方寶玉完全瞧不見持劍的人,只瞧得見這柄劍,這柄劍像是魔法般懸空停在那裡,擋住了他的去路。
這柄劍並不可怕,可怕的是劍上的殺氣!這劍上帶著的,不問可知,是驚天動地的一招!
這一招,自然就是可以傷得方寶玉的另三種殺手之一!
方寶玉掌中的劍也停頓在那裡。黑暗中什麼都瞧不見,什麼都聽不見,只有這兩柄劍。
兩柄劍上的殺氣!
方寶玉從未面對如此凝重的殺氣!但奇怪的是,持劍的那人身子卻似乎並不在這殺氣的籠罩裡。
這幾乎是不可思議的事──持劍的人和這劍上的殺氣竟截然分為兩體,這種現象幾乎是絕對不可能發生的。
只有在一種情況下,這現象才會發生,那就是──這一劍殺氣雖重,但持劍的人卻全無傷他之意。
所以,劍上殺氣雖然剛霸,但人卻是脆弱的,這脆弱的「人氣」已無形間沖淡了剛霸的「劍氣」!
這又是為了什麼?
方寶玉凝注著這柄劍,突然想起了鐵金刀的那一刀。
這劍上的殺氣,唯有鐵金刀的那一刀差堪比擬,但這一劍上卻沒有鐵金刀那一刀上的凌厲「殺機」!
這一劍上的殺氣,幾乎已可說是帶著「善意」的。
這又是怎麼回事?
靜寂,死一般的靜寂。但在這靜寂中,寶玉卻又似乎聽到了一種無聲的韻律,一種音樂中至高無上的節奏。
突然,劍光劃出了個圓弧。
這轉動,這圓弧,正也是出奇的優美,正是踩著天地間至高節奏,在無聲的韻律中舞出了舞中之精粹。
寶玉聳然──這正也如白衣人那一刀!
劍光閃動,化為光幕,閃電般擊向寶玉。
劍風,有如野獸的呼嘯!
黑暗中,只見劍光一閃,寶玉的劍和這柄劍已互相換了個位置──但是,他們兩人卻沒有倒下去。
黑暗中,已有了輕微的喘息。
這一剎那雖短,但卻跨過了生與死的界限,這正是天地間無可比擬的最大刺激,經過這種刺激後,誰能不喘息?
兩人都站著未動。
也不知過了多久,突聽一個蒼老的語聲道:「這一招你已見過?」這語聲中充滿驚異,但卻並非為寶玉能躲過此招而驚異,而是為他見過此招而驚異。
寶玉道:「是!」
那語聲道:「是誰曾向你施出這一招?」
寶玉道:「鐵金刀。
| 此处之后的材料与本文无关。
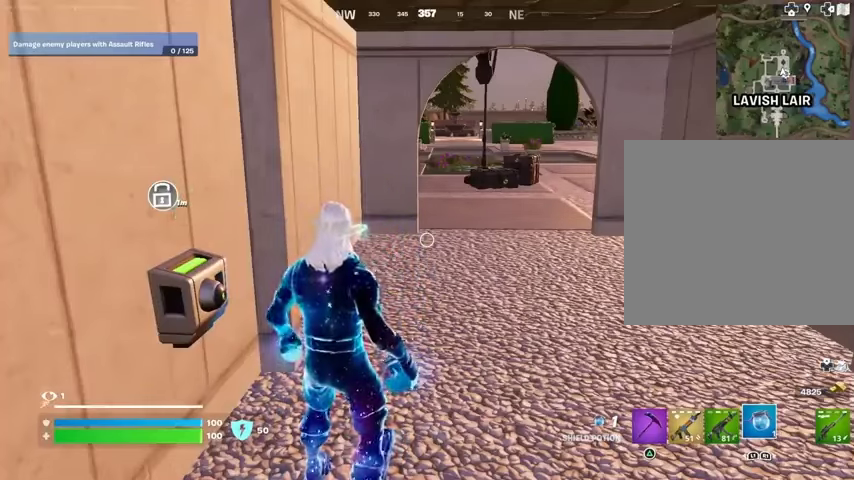
{"buttons": [], "left_stick": "center", "right_stick": "center", "events": [[300, "L1", "down"], [367, "L1", "up"]]}
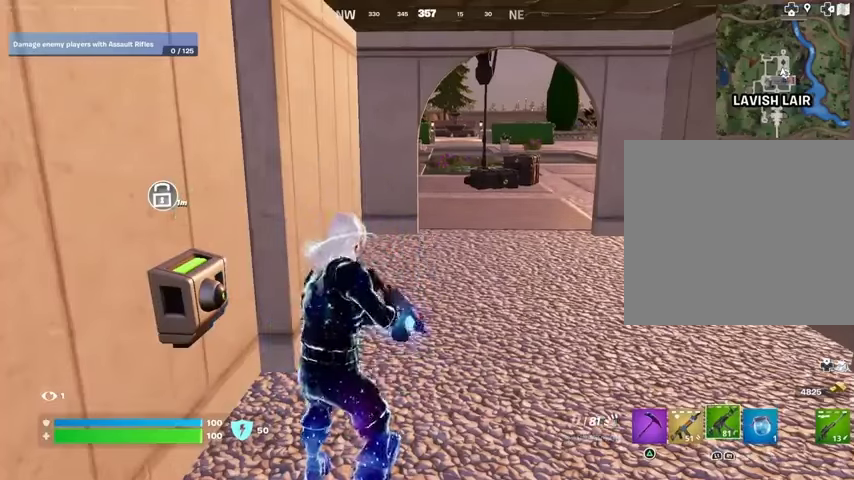
{"buttons": ["DPAD_UP"], "left_stick": "center", "right_stick": "center", "events": [[133, "SQUARE", "down"], [200, "SQUARE", "up"], [267, "SQUARE", "down"], [367, "SQUARE", "up"], [467, "DPAD_UP", "down"]]}
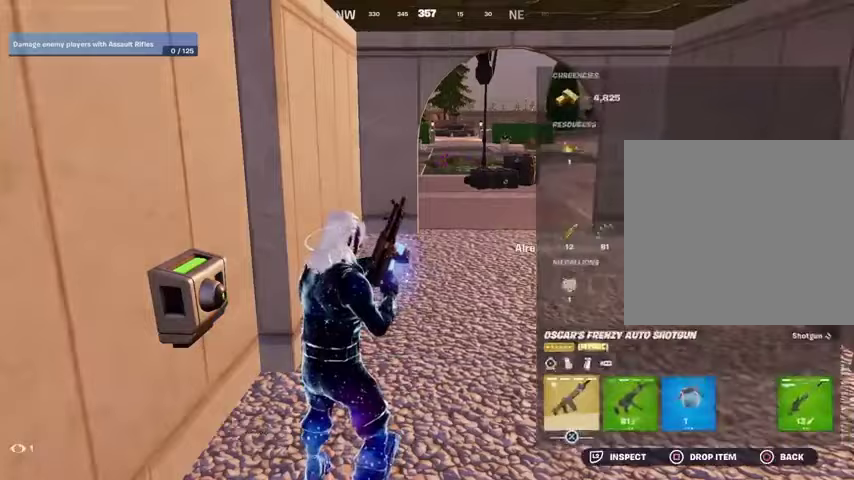
{"buttons": [], "left_stick": "center", "right_stick": "center", "events": [[33, "DPAD_UP", "up"], [300, "DPAD_RIGHT", "down"], [367, "DPAD_RIGHT", "up"]]}
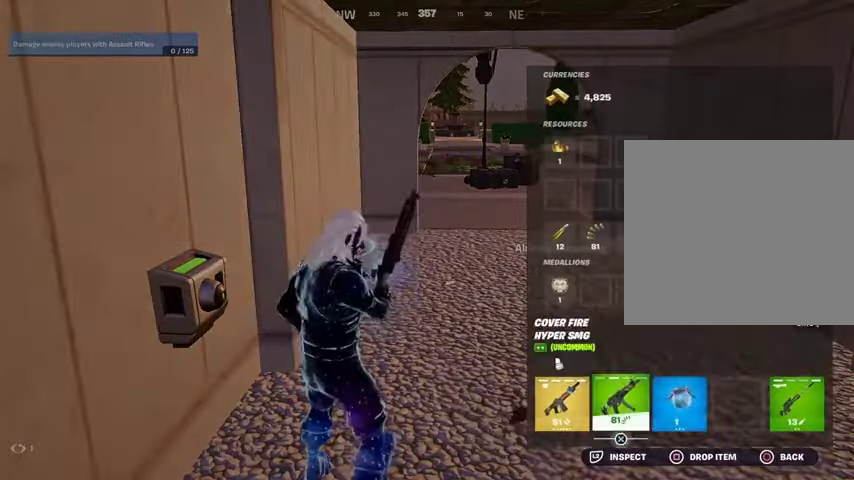
{"buttons": [], "left_stick": "center", "right_stick": "center", "events": [[33, "DPAD_RIGHT", "down"], [100, "DPAD_RIGHT", "up"], [167, "CROSS", "down"], [233, "CROSS", "up"], [233, "DPAD_RIGHT", "down"], [267, "DPAD_RIGHT", "up"], [300, "CROSS", "down"], [367, "CROSS", "up"], [400, "CIRCLE", "down"], [500, "CIRCLE", "up"]]}
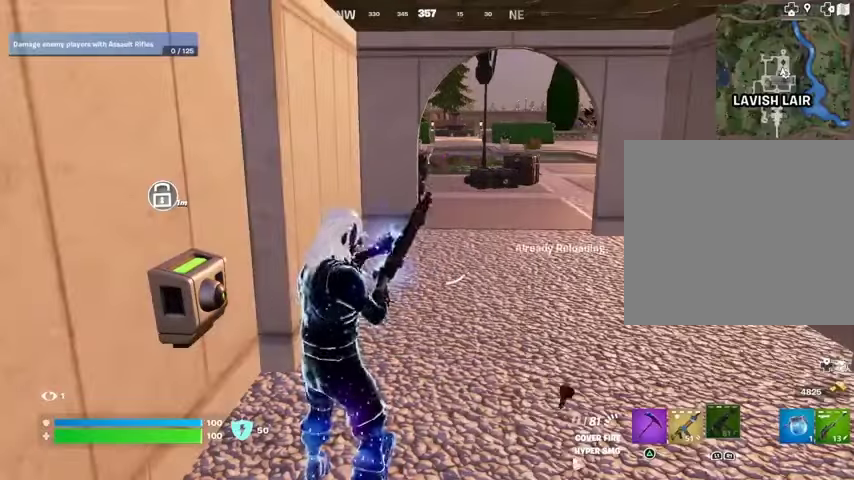
{"buttons": ["R3"], "left_stick": "center", "right_stick": "center", "events": [[367, "R3", "down"], [433, "R3", "up"], [500, "R3", "down"]]}
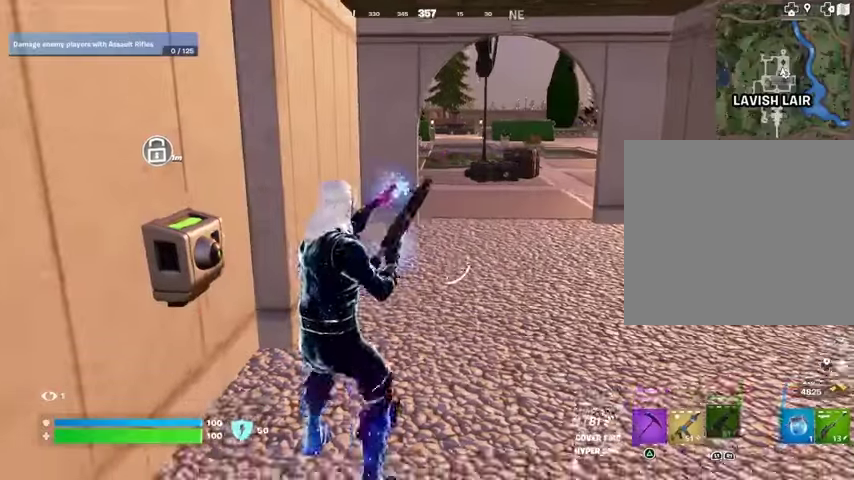
{"buttons": [], "left_stick": "right", "right_stick": "center", "events": [[100, "R3", "up"], [133, "left_stick", "right"], [333, "right_stick", "left"], [433, "right_stick", "center"]]}
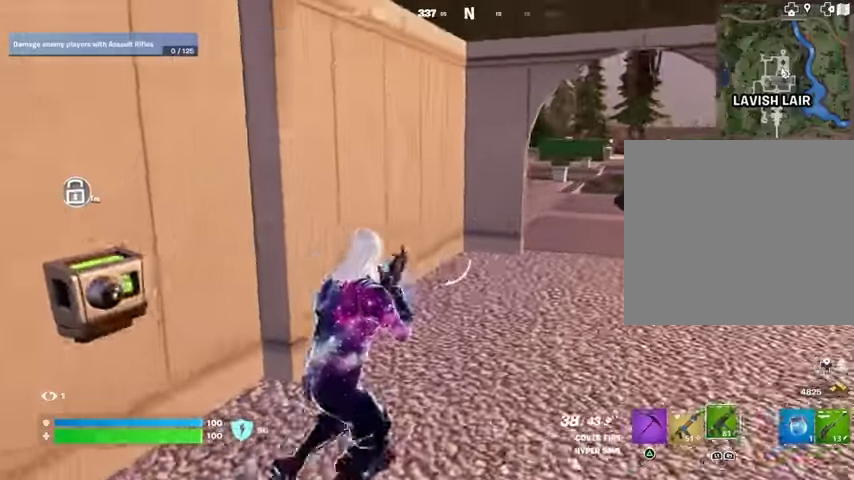
{"buttons": ["L3"], "left_stick": "up-right", "right_stick": "center", "events": [[300, "left_stick", "up-right"], [500, "L3", "down"]]}
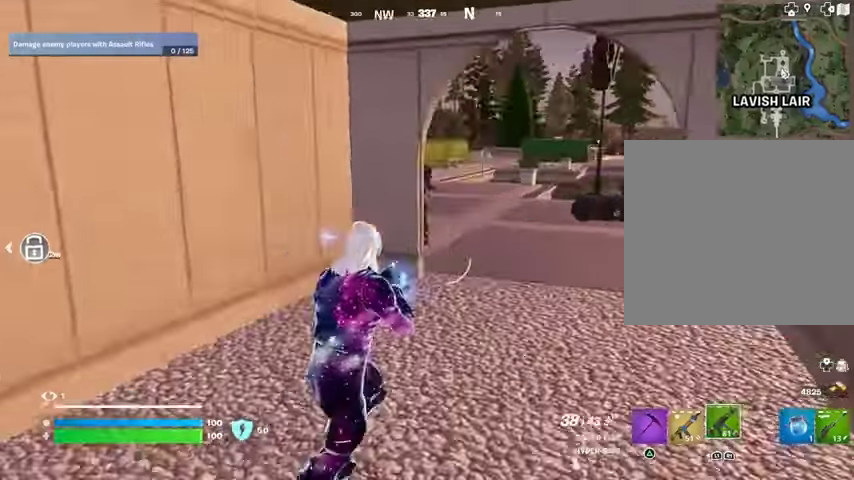
{"buttons": [], "left_stick": "right", "right_stick": "up-left", "events": [[167, "L3", "up"], [433, "left_stick", "right"], [500, "right_stick", "up-left"]]}
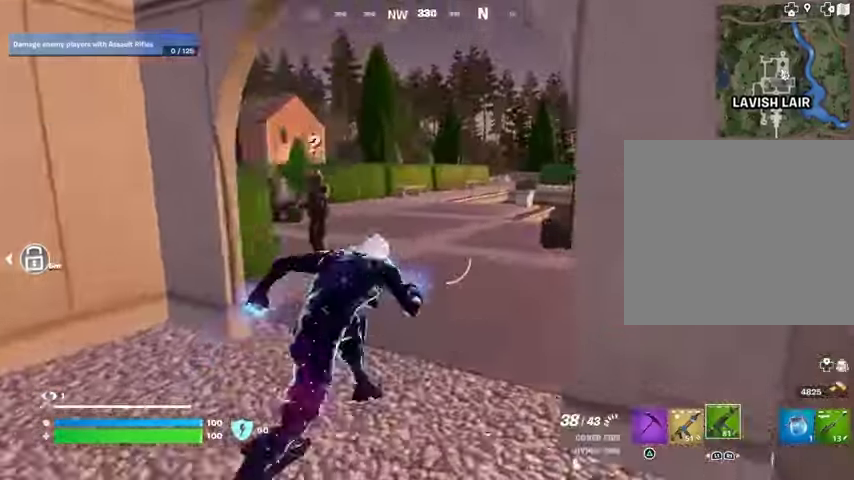
{"buttons": ["R2"], "left_stick": "center", "right_stick": "down", "events": [[33, "left_stick", "center"], [133, "right_stick", "center"], [367, "right_stick", "right"], [400, "R2", "down"], [433, "right_stick", "down"]]}
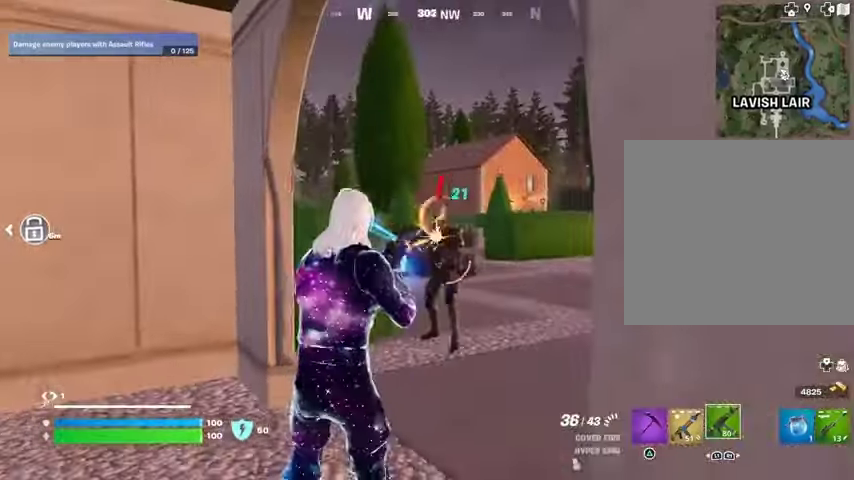
{"buttons": ["R2"], "left_stick": "center", "right_stick": "center", "events": [[33, "right_stick", "center"], [333, "right_stick", "down-right"], [500, "right_stick", "center"]]}
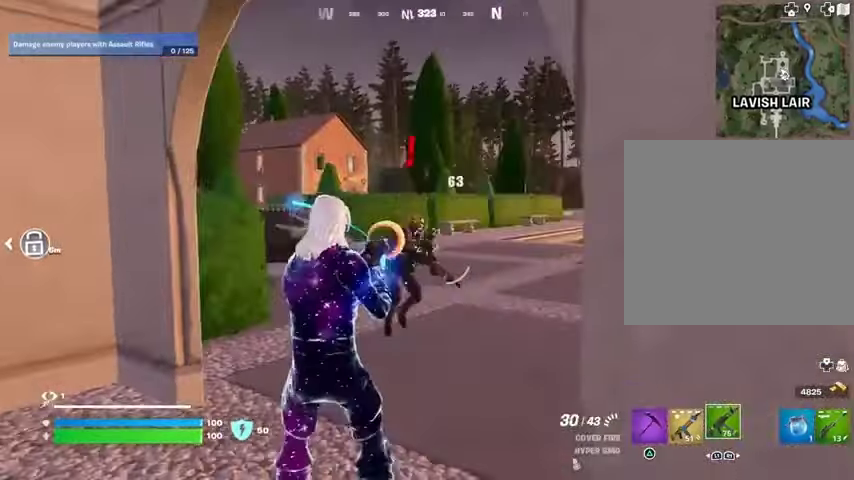
{"buttons": ["R2"], "left_stick": "down", "right_stick": "center", "events": [[33, "left_stick", "down-left"], [167, "right_stick", "right"], [367, "right_stick", "center"], [467, "left_stick", "down"]]}
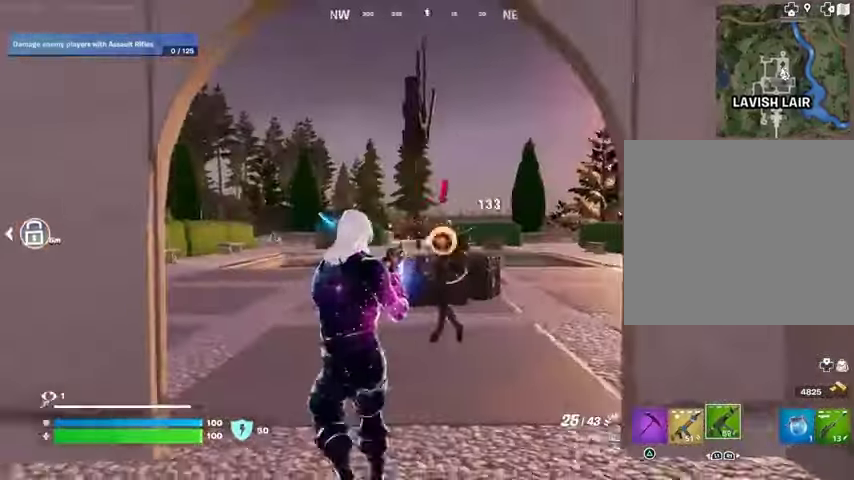
{"buttons": [], "left_stick": "down-left", "right_stick": "left", "events": [[200, "right_stick", "left"], [233, "L1", "down"], [233, "R2", "up"], [267, "left_stick", "down-left"], [300, "L1", "up"]]}
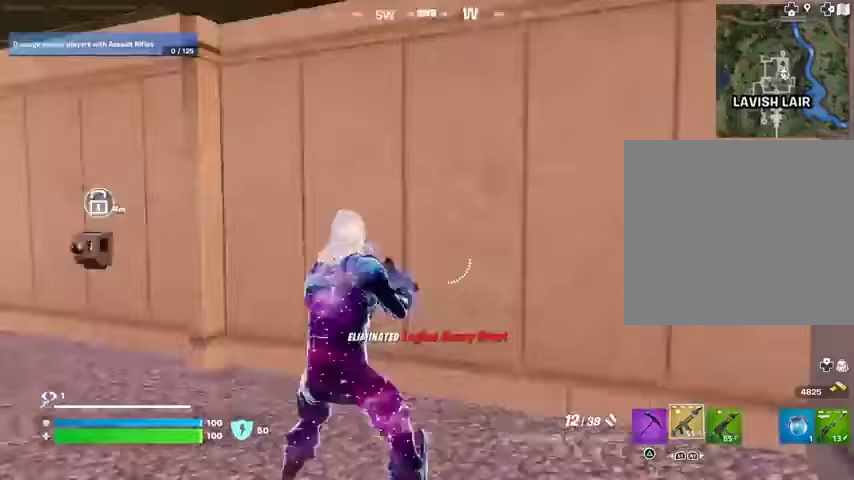
{"buttons": [], "left_stick": "up", "right_stick": "center", "events": [[67, "left_stick", "center"], [133, "left_stick", "up"], [200, "right_stick", "center"]]}
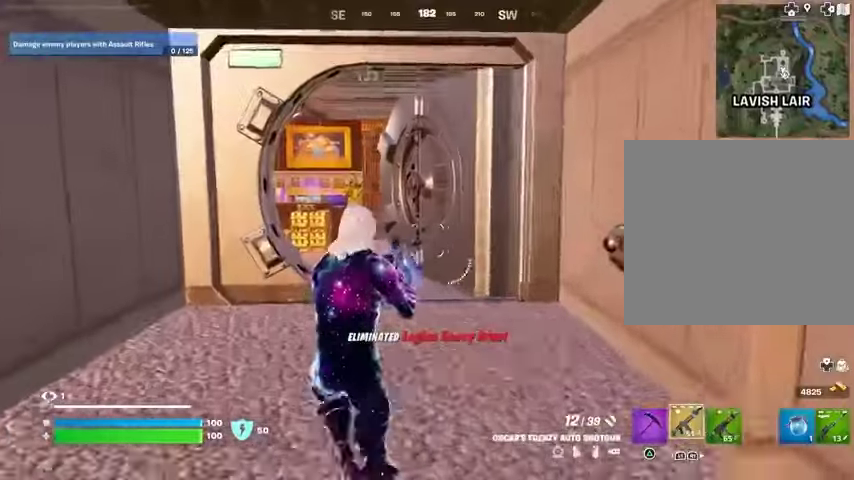
{"buttons": [], "left_stick": "up-right", "right_stick": "left", "events": [[133, "TRIANGLE", "down"], [167, "left_stick", "up-right"], [200, "TRIANGLE", "up"], [233, "L3", "down"], [233, "right_stick", "left"], [300, "right_stick", "center"], [333, "L3", "up"], [500, "right_stick", "left"]]}
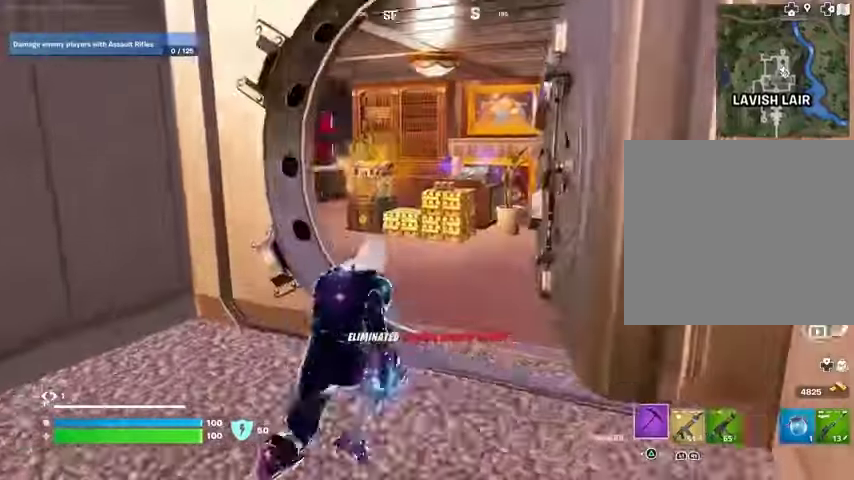
{"buttons": [], "left_stick": "center", "right_stick": "center", "events": [[100, "right_stick", "center"], [400, "left_stick", "up"], [500, "left_stick", "center"]]}
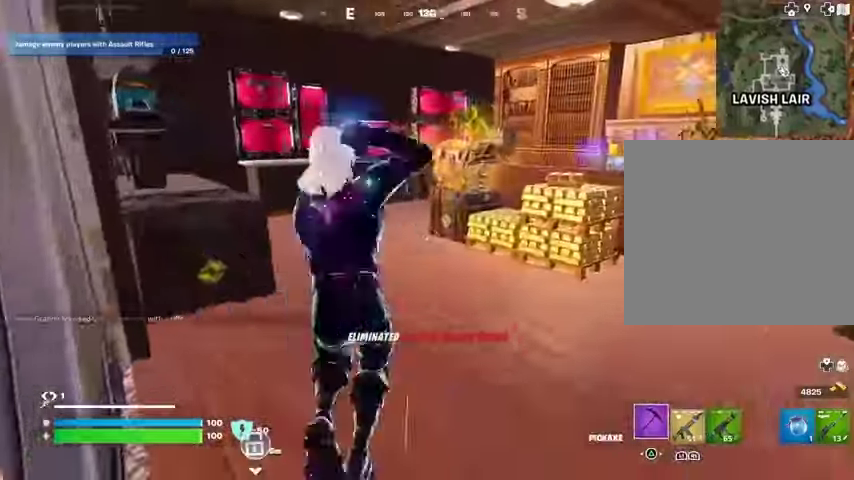
{"buttons": ["R2"], "left_stick": "up-right", "right_stick": "center", "events": [[67, "R3", "down"], [133, "R3", "up"], [300, "R2", "down"], [333, "R1", "down"], [333, "R3", "down"], [400, "R3", "up"], [467, "R1", "up"], [467, "left_stick", "up-right"]]}
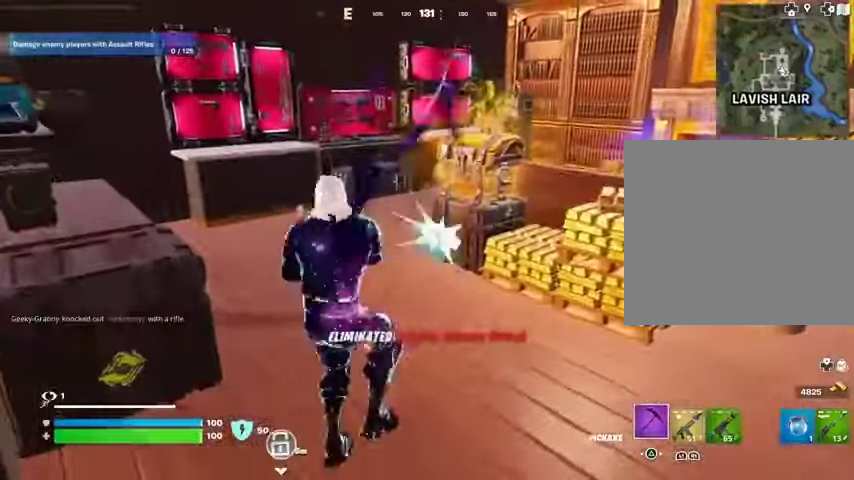
{"buttons": ["R2"], "left_stick": "center", "right_stick": "center", "events": [[200, "left_stick", "center"]]}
」
那語聲失聲道:「鐵金刀?他……」
寶玉截口道:「那一刀雖是鐵金刀擊出,卻又等於不是。」
那語聲道:「此話怎講?」
寶玉道:「只因鐵金刀不過是受他人所命。」
那語聲道:「白衣人?」
寶玉道:「正是!」
那語聲默然半晌,緩緩道:「那一招可是與我這一招完全相同?」
寶玉道:「十九相同,卻又有一最大不同之處。」
那語聲道:「此話又怎講?」
寶玉道:「那一招殺氣最盛處便也是破綻所在之處,他的體溫自破綻處透出,所以我就冒險攻向此點,果然成功。」
那語聲又默然半響,竟長嘆道:「好。」
寶玉道:「但閣下出手前並未十分蓄力,心情也不緊張,是以閣下的體溫完全正常,由此可見,閣下劍上雖有殺氣,心中卻並未伏殺機……閣下劍上的殺氣,只不過是自這一招本身發出來的。」
那語聲道:「哦!」
寶玉道:「只因閣下心中並無殺機,所以施出這一招時,心與劍便未能合二為一,於是閣下劍上的殺氣便自然不及鐵金刀那一刀上的剛猛。」
那語聲道:「所以如何?」
寶玉道:「那一刀擊出時必見血光,所以我被迫取了他的性命,只因那其間根本別無選擇之餘地,而閣下這一劍,卻使我根本無法施出殺手!」
那語聲嘆道:「不錯,劍上若無傷人之意,便也絕不會引動別人劍上的殺機,這正是劍道中至高無上的道理。」
寶玉道:「但……閣下既無傷人之意,卻又為何要以此等殺手來對付在下?這豈非互相矛盾?在下委實不解。」
那語聲道:「不解便也罷了。」
寶玉道:「還有,這一招本是‘白衣人’不傳之秘,普天之下,本無別人知道這一招的奧秘,閣下卻又是從哪裡學來的?在下更是不解。」
那語聲緩緩道:「不久你就會知道了。」
寶玉道:「不久?」
那語聲道:「正是已不久……」
他雖只說了五個字,但說到最後一字,人已遠在數丈外。
現在,普天之下只剩下兩招可傷方寶玉了。
但方寶玉心中卻更是疑雲重重。
在方才那片刻間,他已經過了兩招殺手,但向他施出這兩招殺手的人,卻又都對他全無惡意。
這是第一點奇怪之處。
第二點,這兩招殺手雖然都是他曾經歷過的,但卻實在想不出以前向他施出這兩招的人和現在這兩人有何關係。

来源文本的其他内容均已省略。